In her statement, during a discussion panel on the Recovery and Sustainability Mechanism and the European Green Deal, Vassileva emphasized that time is of key importance. She expressed hope that the evaluation process by the EC would be completed as soon as possible.
The Chairperson of the EWC said 47% of the measures in the National Plan are aimed at the green transition, while the “Green Bulgaria” pillar includes reforms in three key sectors – low carbon economy, biodiversity and sustainable agriculture. “In practice, however, the “green line” goes through all policies and areas of the socio-economic life that affect the Plan, measures and reforms are envisaged that directly contribute to the climate neutrality, the circular economy, improving the air quality and the water management,” Ivelina Vassileva said.
In her words, Europe's “green” transformation is an opportunity, but more clarity and focus is needed on the advantages and the challenges of each Member State's transition.
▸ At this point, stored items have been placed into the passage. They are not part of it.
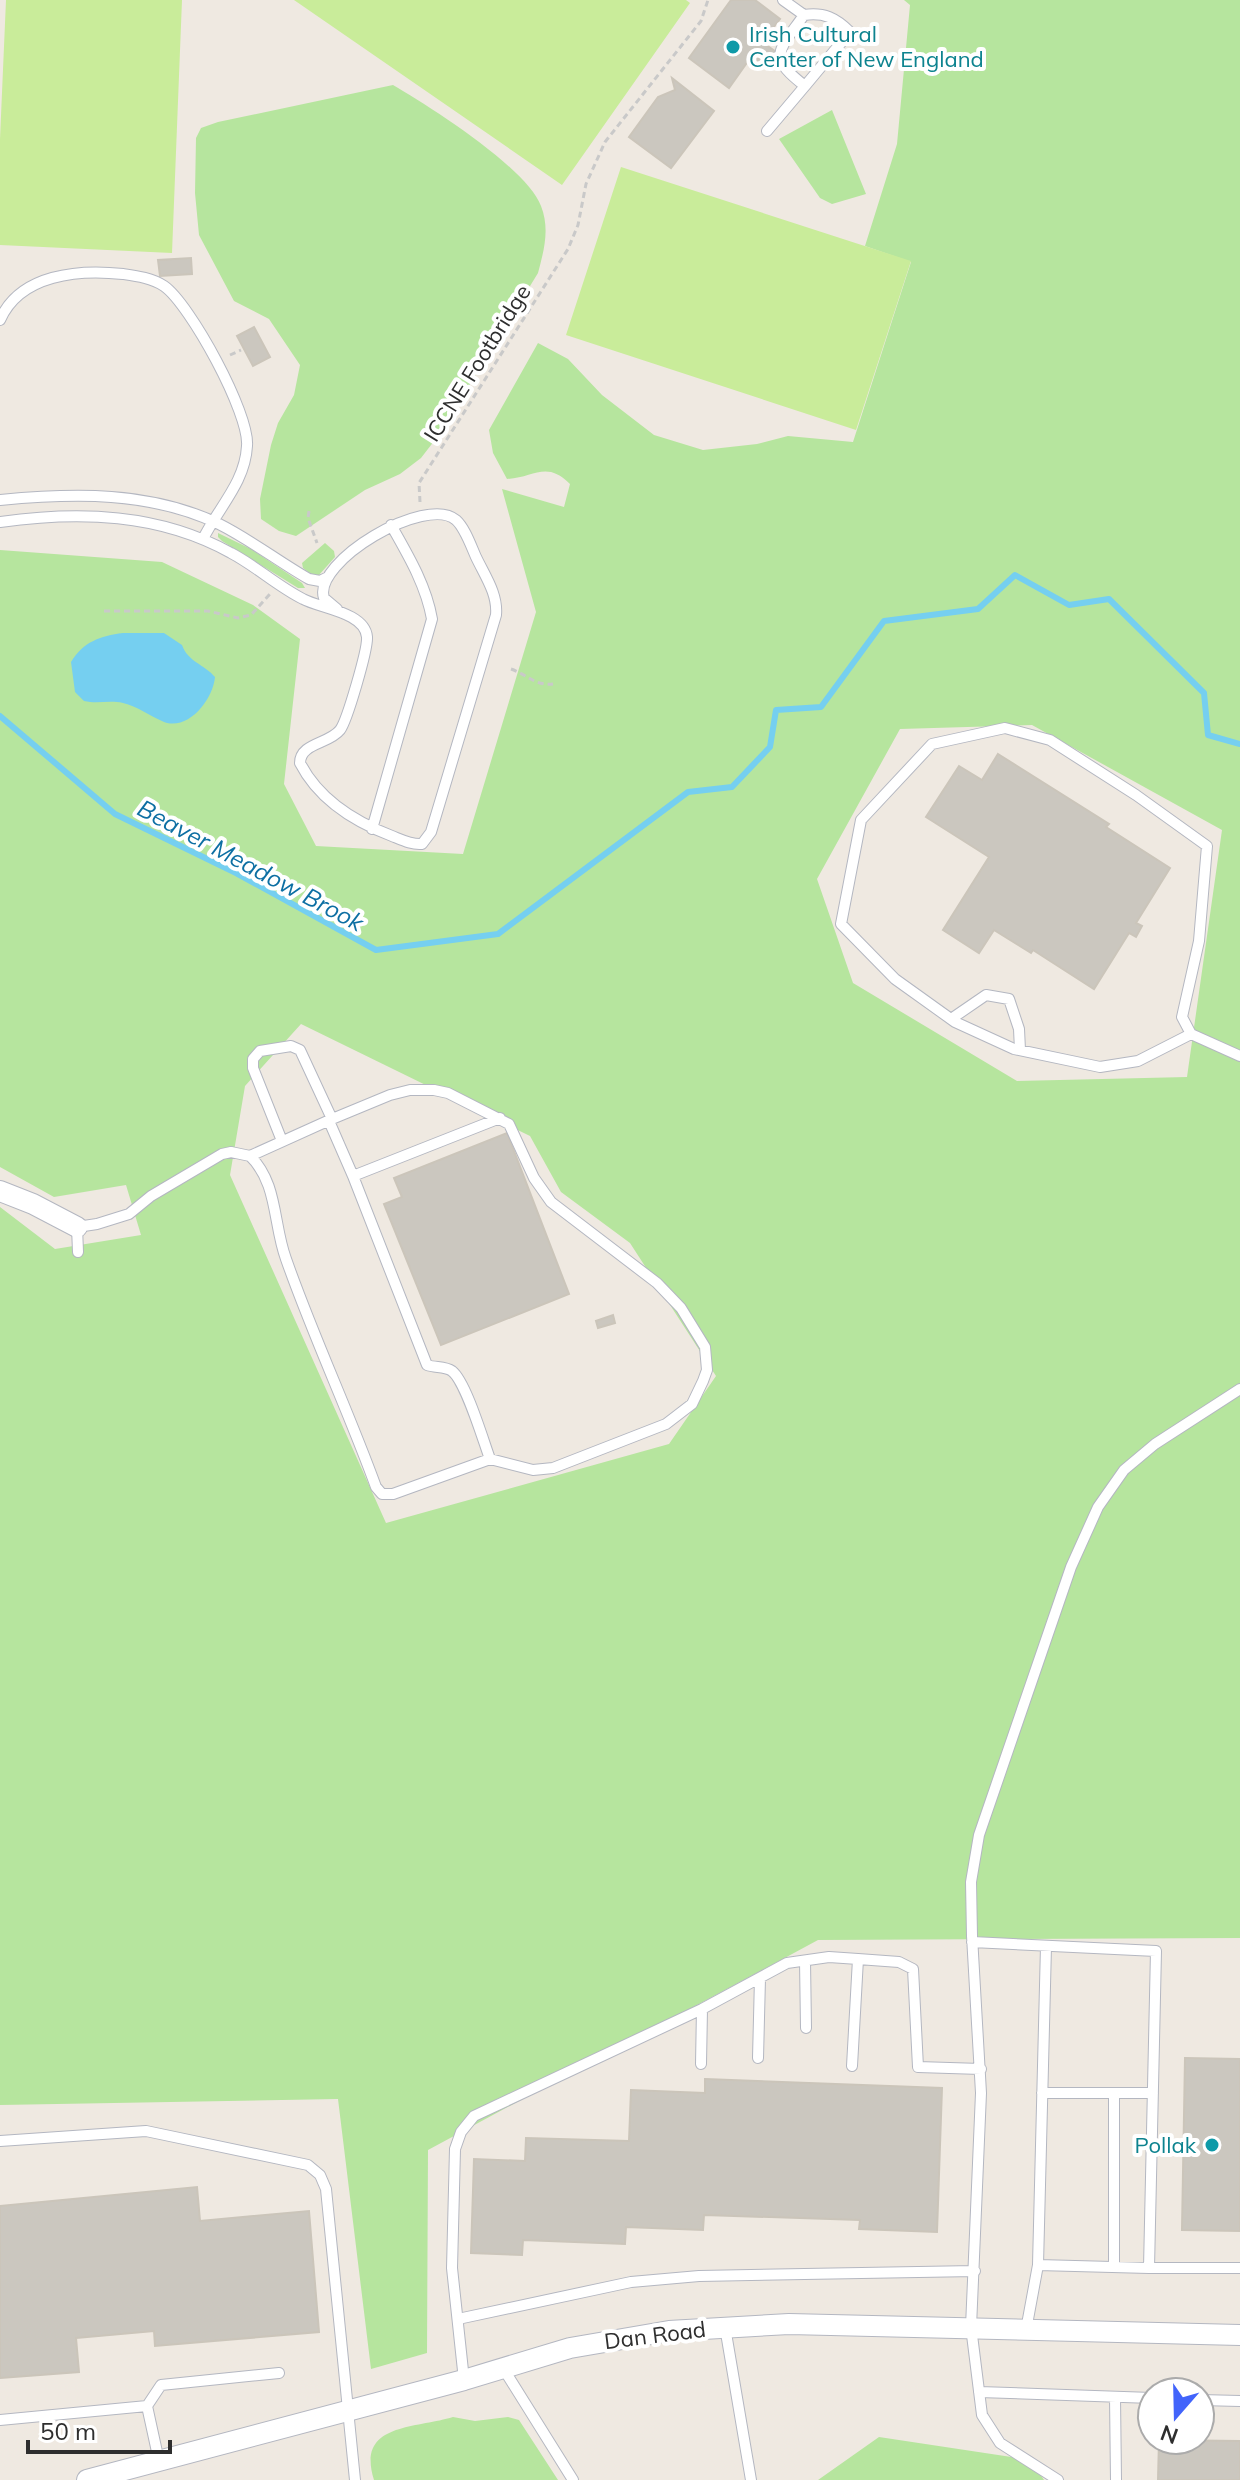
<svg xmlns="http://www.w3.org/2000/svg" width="1240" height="2480" font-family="Mulish,sans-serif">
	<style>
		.green { fill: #b6e59e; fill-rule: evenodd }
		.pitch { fill: #c9ec9a }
		.water { fill: #75cff0 }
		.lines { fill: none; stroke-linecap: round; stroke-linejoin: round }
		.stream { stroke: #75cff0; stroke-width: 6 }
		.building { fill: #cbc7bf; stroke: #cbc5ba; stroke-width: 2 }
		.service-casing { stroke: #b4b7c1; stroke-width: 12 }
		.minor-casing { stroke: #b4b7c1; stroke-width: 22 }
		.path { stroke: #c9c9c9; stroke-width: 3; stroke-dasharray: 6 4; stroke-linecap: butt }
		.service { stroke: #fff; stroke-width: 10 }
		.minor { stroke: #fff; stroke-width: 20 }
		.culture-dot { fill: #0f9aa8; stroke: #fff; stroke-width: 3 }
		.labels { text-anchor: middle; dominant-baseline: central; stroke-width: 8; stroke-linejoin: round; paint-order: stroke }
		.culture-label { font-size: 22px; fill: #0d838f; stroke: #fff; text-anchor: start }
		.street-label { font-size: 22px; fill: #2e2e2e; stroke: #fff }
		.water-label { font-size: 24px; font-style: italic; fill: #0d6fa3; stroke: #fff }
	</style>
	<rect width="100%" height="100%" fill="#efe9e1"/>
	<path class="green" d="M904 0H1240V1938L818 1940 428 2150 427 2353 371 2369 338 2099 0 2105V1207L55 1249 141 1235 126 1185 54 1197 0 1167V550L162 562 253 605 300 639 284 784 316 846 463 854 536 612 502 489 564 507 570 484C546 460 534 478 507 479L493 453 489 430 538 343 568 359 602 395 654 435 703 450 757 444 788 436 853 442 911 262 865 246 897 144 910 5ZM1032 725 1222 830 1187 1077 1017 1081 853 983 817 879 900 729ZM301 1024 530 1136 561 1192 630 1243 716 1376 669 1444 386 1523 230 1175 245 1086Z
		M393 85C429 106 527 168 541 206 550 229 544 250 538 273L438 436 421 458 400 474 365 490 296 536 279 531 261 519 260 499 271 445 278 423 294 395 300 365 269 319 234 301 199 235 195 193 196 138 201 128 218 122Z
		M832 110 866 194 832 204 820 198 779 139Z
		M218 533 251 549 302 583 305 588H298L222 541 218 537Z
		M325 543 334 551 335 557 319 575H312L303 568 302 563Z
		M453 2417 475 2421 508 2417 519 2420 558 2480H374C356 2423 414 2429 453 2417Z
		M879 2437 1031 2460 1044 2480H818Z"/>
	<path class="pitch" d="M6 0H182L172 253 0 245V139Z
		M294 0H686L690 3 562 185Z
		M621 167 911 261 856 430 566 335Z"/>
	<path class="water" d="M123 633H164L182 645C188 662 204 664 215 677 213 700 188 731 164 722 150 716 137 706 123 703 110 700 97 704 84 701L75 692 71 662C83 642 100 636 123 633Z"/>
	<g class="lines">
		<path class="stream" d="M0 716 115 814 236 873 376 950 498 934 688 792 732 787 770 747 776 710 821 707 884 621 978 609 1015 575 1069 605 1109 599 1204 693 1208 735 1240 744"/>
	</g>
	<path class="building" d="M731 0H755L780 19 762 42 779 54 768 69 751 57 729 88 689 58Z
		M672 78 714 111 671 168 629 137 658 97 675 90Z
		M191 258 192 274 160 276 158 260Z
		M254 327 270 357 253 366 237 336Z
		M998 754 1109 824 1106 827 1170 868 1136 923 1142 926 1136 937 1129 933 1094 989 1033 950 1031 953 994 930 979 953 943 930 989 857 926 817 959 766 982 780Z
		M507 1133 569 1294 441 1345 384 1204 402 1197 394 1178Z
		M613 1315 615 1323 598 1328 596 1321Z
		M1185 2058 1240 2059V2231L1182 2230Z
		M705 2079 942 2088 937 2232 859 2229 860 2220 704 2215 703 2230 626 2227 625 2244 523 2240 522 2255 471 2253 474 2159 525 2161 526 2138 629 2141 631 2090 705 2093Z
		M197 2187 200 2221 309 2211 319 2332 155 2346 154 2331 76 2338 79 2372 0 2378V2206Z
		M1159 2440 1240 2441V2480H1158Z"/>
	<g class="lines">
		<defs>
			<path id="service" d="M783 0 804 15C824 12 836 18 850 32L805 86C766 56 779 51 804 15
				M767 131 805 86
				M0 320C20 274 79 269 123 274 137 276 152 278 164 286 190 304 250 414 247 446 245 483 218 508 203 539
				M0 500C74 493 150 491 219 524 251 540 279 562 309 579L320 581 328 577
				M0 522C79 511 159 513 231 553 256 566 277 586 303 599 319 608 365 612 367 637 368 649 347 721 340 730 329 744 300 743 300 763 319 800 355 822 392 836 402 840 412 845 422 844L431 832 496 615C498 594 485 576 476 557 471 546 465 528 456 520 426 494 312 562 324 598L337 609
				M372 829 432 619C426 585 408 555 391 525
				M951 1019 986 995 1009 999 1019 1029 1020 1050
				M1191 1034 1138 1061 1100 1067 1014 1049 955 1022 895 979 841 924 861 820 932 744 1005 728 1050 740 1136 795 1207 846 1199 941 1182 1017 1191 1034 1240 1056
				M329 1121 353 1176 500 1118
				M282 1141 253 1068V1059L260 1051 291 1046 300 1050 332 1119
				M353 1176 427 1365C435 1368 445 1366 452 1371 466 1382 483 1440 490 1459
				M78 1252 77 1227 97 1224 129 1214 151 1196 222 1154 231 1152 250 1156 332 1119 390 1095 410 1090H434L448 1093 509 1124 534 1178 551 1202 657 1283 681 1308 705 1347 707 1370 703 1381 692 1404 666 1424 553 1468 533 1470 490 1459 393 1494H382L376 1487C348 1410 313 1336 286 1259 273 1224 278 1183 250 1156
				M972 1942 1156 1951 1149 2268 1038 2265
				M805 1961 806 2028
				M758 2058 760 1978
				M701 2064 702 2009 787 1963 829 1957 858 1959
				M852 2066 858 1959 899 1962 913 1969 918 2067 981 2069
				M1042 2093H1153
				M0 2141 146 2131 308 2165 320 2175 326 2189 355 2480
				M1114 2267V2093
				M1149 2268H1240
				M458 2319 631 2282 699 2276 975 2271
				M725 2327 751 2480
				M1026 2330 1038 2265 1046 1946
				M503 2368 573 2480
				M464 2380 452 2268 455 2149 461 2132 474 2116 702 2009
				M979 2392 1152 2398
				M1115 2397 1116 2480
				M1200 2400 1240 2401
				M147 2406 161 2385 279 2373
				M0 2420 147 2406 159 2461
				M1058 2480 1000 2443 982 2415 971 2327 981 2093 972 1936 971 1882 979 1835 1071 1567 1098 1507 1124 1470 1155 1444 1240 1389"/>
			<path id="minor" d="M0 1191 33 1204 77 1227
				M87 2480 464 2380 570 2348 669 2331 789 2324 1240 2335"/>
		</defs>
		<use href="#service" class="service-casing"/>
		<use href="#minor" class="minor-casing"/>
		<path class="path" d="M230 355 241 350
			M420 502 419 483 568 249 578 225 586 184 605 142 701 21 708 0
			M309 511 308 518 317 543
			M104 611H208L238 618 251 615 270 594
			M511 669C528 675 535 686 553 684"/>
		<use href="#service" class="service"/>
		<use href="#minor" class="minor"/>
	</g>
	<g class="culture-dot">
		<circle cx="733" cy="47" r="8"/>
		<circle cx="1212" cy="2145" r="8"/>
	</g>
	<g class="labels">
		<g class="culture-label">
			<text x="749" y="34">Irish Cultural<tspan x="749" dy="25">Center of New England</tspan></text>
			<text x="1196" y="2145" text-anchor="end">Pollak</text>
		</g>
		<g class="street-label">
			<text transform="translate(477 363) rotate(-58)">ICCNE Footbridge</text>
			<text transform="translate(655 2335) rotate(-7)">Dan Road</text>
		</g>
		<g class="water-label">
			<text transform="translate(251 865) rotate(28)">Beaver Meadow Brook</text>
		</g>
	</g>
	<g transform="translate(1176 2416) rotate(200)"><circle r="38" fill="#ffffff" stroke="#ababab" stroke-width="2"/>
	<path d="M0-6L14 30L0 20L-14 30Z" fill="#4264fb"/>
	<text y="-12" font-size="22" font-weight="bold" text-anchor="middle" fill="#2e2e2e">N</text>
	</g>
	<path d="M28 2440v12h142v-12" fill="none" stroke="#2e2e2e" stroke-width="4"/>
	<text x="40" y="2440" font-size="24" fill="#2e2e2e" stroke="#ffffff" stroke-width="6" paint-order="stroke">50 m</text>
</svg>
The EWC Chairperson added that a country such as Bulgaria could face more difficulties, given the carbon intensive energy sector or the high percentage of protected areas in the NATURA 2000 ecological network.
As part of the conference, the EC Vice-President responsible for the European Green Deal, Frans Timmermans, said that each of the national plans contributes to the EU's green transformation and pointed out that some of the countries are already ready. He stressed the importance of the decisions and the investments that the countries make for the quality of the European recovery and for the future generations because “there is no vaccine for climate change and biodiversity loss”.